Segment Start: Selected excerpt
European Journal of Clinical Pharmacology

, Volume 60, Issue 10, pp 709–715

Pharmacokinetic interaction of chloroquine and methylene blue combination against malaria

Authors

  • Jens Rengelshausen
    • Department of Internal Medicine VI, Clinical Pharmacology and PharmacoepidemiologyUniversity of Heidelberg
  • Jürgen Burhenne
    • Department of Internal Medicine VI, Clinical Pharmacology and PharmacoepidemiologyUniversity of Heidelberg
  • Margit Fröhlich
    • Department of Internal Medicine VI, Clinical Pharmacology and PharmacoepidemiologyUniversity of Heidelberg
  • Yorki Tayrouz
    • Department of Internal Medicine VI, Clinical Pharmacology and PharmacoepidemiologyUniversity of Heidelberg
  • Shio Kumar Singh
    • Department of Internal Medicine VI, Clinical Pharmacology and PharmacoepidemiologyUniversity of Heidelberg
    • Division of Pharmacokinetics and MetabolismCentral Drug Research Institute (CDRI)
Segment End: Selected excerpt
Segment Start: Entries shown
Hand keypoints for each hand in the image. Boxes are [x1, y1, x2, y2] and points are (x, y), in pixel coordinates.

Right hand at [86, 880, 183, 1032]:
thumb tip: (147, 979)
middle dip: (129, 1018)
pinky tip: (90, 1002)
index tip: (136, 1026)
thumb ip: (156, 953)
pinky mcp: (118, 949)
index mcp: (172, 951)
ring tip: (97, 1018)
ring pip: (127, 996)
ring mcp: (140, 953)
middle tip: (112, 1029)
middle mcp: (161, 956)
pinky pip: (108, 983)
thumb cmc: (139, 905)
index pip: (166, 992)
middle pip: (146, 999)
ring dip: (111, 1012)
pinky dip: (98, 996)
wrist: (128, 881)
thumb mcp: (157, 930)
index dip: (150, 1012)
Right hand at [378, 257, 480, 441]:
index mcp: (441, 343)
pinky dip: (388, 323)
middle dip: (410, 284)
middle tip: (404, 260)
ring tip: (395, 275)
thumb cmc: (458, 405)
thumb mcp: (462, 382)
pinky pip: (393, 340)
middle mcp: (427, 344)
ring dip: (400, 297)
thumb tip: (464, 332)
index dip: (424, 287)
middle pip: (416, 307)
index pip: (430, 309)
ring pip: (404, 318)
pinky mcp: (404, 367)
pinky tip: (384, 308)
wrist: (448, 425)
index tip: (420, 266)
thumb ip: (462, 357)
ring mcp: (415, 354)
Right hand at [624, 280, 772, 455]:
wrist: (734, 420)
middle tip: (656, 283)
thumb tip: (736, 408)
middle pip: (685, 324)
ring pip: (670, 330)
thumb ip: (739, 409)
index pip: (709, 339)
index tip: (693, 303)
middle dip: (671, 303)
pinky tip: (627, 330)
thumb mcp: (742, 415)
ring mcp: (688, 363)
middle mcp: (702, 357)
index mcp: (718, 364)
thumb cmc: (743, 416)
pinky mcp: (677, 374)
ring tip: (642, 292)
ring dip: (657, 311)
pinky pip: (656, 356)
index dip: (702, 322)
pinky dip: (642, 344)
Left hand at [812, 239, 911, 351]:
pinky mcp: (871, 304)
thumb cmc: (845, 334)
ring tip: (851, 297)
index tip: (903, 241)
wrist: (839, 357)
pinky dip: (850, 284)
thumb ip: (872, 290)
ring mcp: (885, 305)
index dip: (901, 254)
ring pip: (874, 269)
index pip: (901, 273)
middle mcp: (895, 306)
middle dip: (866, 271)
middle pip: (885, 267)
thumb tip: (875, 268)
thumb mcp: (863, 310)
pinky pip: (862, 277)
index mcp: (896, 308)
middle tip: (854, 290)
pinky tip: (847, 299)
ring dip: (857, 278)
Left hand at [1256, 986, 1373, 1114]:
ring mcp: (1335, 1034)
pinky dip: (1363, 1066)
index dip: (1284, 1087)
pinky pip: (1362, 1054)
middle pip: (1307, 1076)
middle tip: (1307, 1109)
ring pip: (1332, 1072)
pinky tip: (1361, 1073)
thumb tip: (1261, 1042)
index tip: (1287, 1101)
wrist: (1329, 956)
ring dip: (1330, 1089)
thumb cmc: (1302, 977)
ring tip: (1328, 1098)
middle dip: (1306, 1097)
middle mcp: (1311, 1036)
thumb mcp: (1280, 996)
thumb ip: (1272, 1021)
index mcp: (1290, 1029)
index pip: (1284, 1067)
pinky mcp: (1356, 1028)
Segment End: Entries shown
_Brief_
According to the article header, on which pages of Volume 60, Issue 10 does the study of chloroquine and methylene blue appear?

_Worked solution_
Pages 709–715.